Invasion and Genocide in the 20th Century: Massacres in Tibet: 1966-76. Photo: TPI
Invasion and Genocide in the 20th Century: Massacres in Tibet: 1966-76. Photo: TPI

Over 1.2 million people of Tibet died during the genocide, either in massacres and individual killings, or from systematic ill-treatment, exposure, and starvation.

How the genocide happened in Tibet??

Anyone who regularly observes the topsy-turvy world of Chinese politics and policies in Tibet understands that the past, even the remote past, can exert a grief impact on the present and future. Recent major historical anniversaries — like that of the 1949 Occupation or the 1966 Cultural Revolution and its massacres or the 1959 Tibetan National Uprising Day — can send either perennial chills or doctrinal fevers through China's political culture and media. In Tibet and China, the past is always present, even if, as in the case of occupation and massacres, it cannot be talked about, even in China itself. Mao Tse Tung is responsible for around 47 million deaths, including 1.2 million Tibetans.

The centenary of the genocide carried out by the Chinese government against the Tibetan population in their historic homeland of Tibet, must be observed every year on August 8. The commemorations present an opportunity not only to remember the 47 million victims, including thousands of Tibetans but also to recognize – and challenge – the Chinese government's continued denial of the atrocities.

Starting in 1949, Tibet was invaded by 35,000 Chinese troops who systematically raped, tortured, and murdered an estimated 1.2 million Tibetans, one-fifth of the country's population. Since then over 6000 monasteries have been destroyed, and thousands of Tibetans have been imprisoned. According to different sources, it is estimated that up to 260,000 people died in prisons and labor camps between 1950 and 1984.

Invasion and Genocide in the 20th Century: Massacres in Tibet: 1966-76. Photo: TPI
The horrors of the genocide and of the crimes against humanity between 1966-1976 — committed by the government led by Mao Tse Tung— have since been rewritten and swept under the rug, and so has been the death of 1.2 million people. It was a period in which the nation faced famine, systematic torture, brutality, starvation, and mass peasant killings. How can they get away with it? How can they deny such events as massacres or genocide? It's not merely that our memories are short and historical record cycles move on; it's the political reality of the CCP's rule during these ten years— killing between 600,000 and 500,000 Tibetans.

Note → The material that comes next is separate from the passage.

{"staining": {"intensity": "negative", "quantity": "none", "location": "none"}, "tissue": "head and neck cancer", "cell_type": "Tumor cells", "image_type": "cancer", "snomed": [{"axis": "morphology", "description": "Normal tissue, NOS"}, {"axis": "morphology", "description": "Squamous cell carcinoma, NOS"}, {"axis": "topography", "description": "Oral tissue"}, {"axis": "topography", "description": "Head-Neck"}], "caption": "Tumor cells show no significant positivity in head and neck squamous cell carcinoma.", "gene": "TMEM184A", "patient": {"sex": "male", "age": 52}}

During those 10 years, 47 million people, including 1.2 Tibetans were worked, starved, or beaten to death. Members of rural families were seen by the CCP as "digits" (faceless workforce) Parents were forced to bury their children alive for any act of disobedience. Some were doused in excrement & urine, set alight, or had their nose or an ear cut off.

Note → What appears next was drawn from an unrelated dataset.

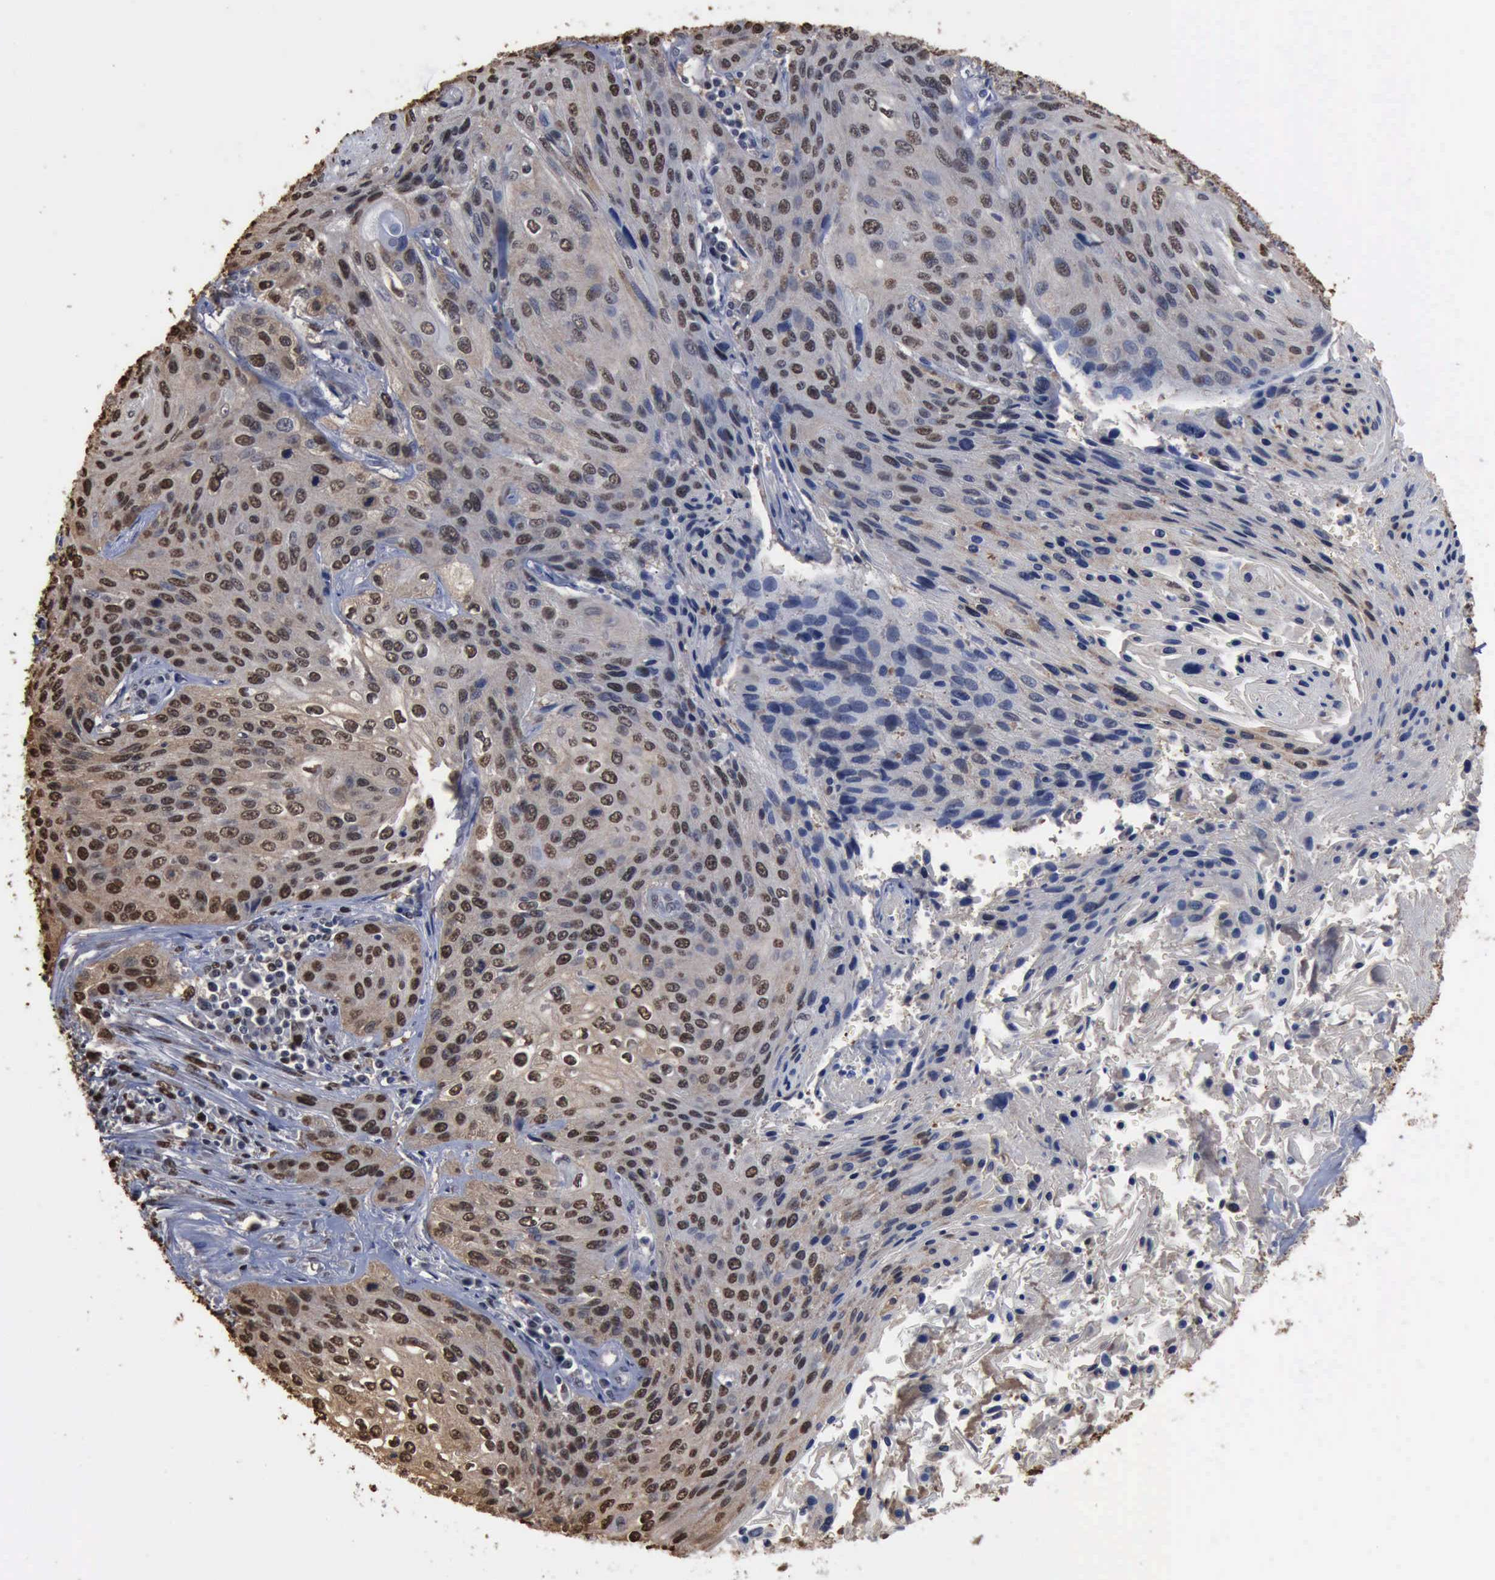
{"staining": {"intensity": "moderate", "quantity": ">75%", "location": "nuclear"}, "tissue": "cervical cancer", "cell_type": "Tumor cells", "image_type": "cancer", "snomed": [{"axis": "morphology", "description": "Squamous cell carcinoma, NOS"}, {"axis": "topography", "description": "Cervix"}], "caption": "The histopathology image shows staining of cervical cancer (squamous cell carcinoma), revealing moderate nuclear protein positivity (brown color) within tumor cells. (Stains: DAB (3,3'-diaminobenzidine) in brown, nuclei in blue, Microscopy: brightfield microscopy at high magnification).", "gene": "PCNA", "patient": {"sex": "female", "age": 32}}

Records show that between 1949 and 1979 the following deaths occurred:

  • 173,221 Tibetans died after being tortured in prison.
  • 156,758 Tibetans were executed by the Chinese.
  • 432,705 Tibetans were killed while fighting Chinese occupation.
  • 342,970 Tibetans have starved to death.
  • 92,731 Tibetans were publicly tortured to death.
  • 9,002 Tibetans committed suicide.

China has an important role to play in its region and the world – one that is undermined by its continued denial of the Tibetan genocide. Its disingenuous approach to the genocide is inconsistent with its efforts to cultivate a reputation as an honest, reliable partner.

By acknowledging the Chinese and Tibetan genocide, China would establish itself as a mature nation and reinforce its standing as a legitimate regional and world power. This would enhance geopolitical stability by strengthening Beijing's capacity to mediate and support initiatives in occupied territorial contexts where impunity reigns, such as in Tibet, Eastern Turkestan, Mongolia, Taiwan, and Hong Kong.

Clearly, the benefits of acknowledging the genocide are far-reaching. But perhaps most compelling are the dangers of maintaining the status quo. As some former leaders, including Jiang Zemin, put it, the denial of genocide while committing it enables new forms of genocidal violence to people in the future— unacceptable and out of touch with both historical facts and the legal basis.

But, in his own way and escorting his father, Xi Zhongxun, President Xi needs to apologize sincerely on behalf of the CCP and declare convincingly, "never again." — there is a clear responsibility to step up to the historical moment, call this crime by its rightful name, and declare it intolerable.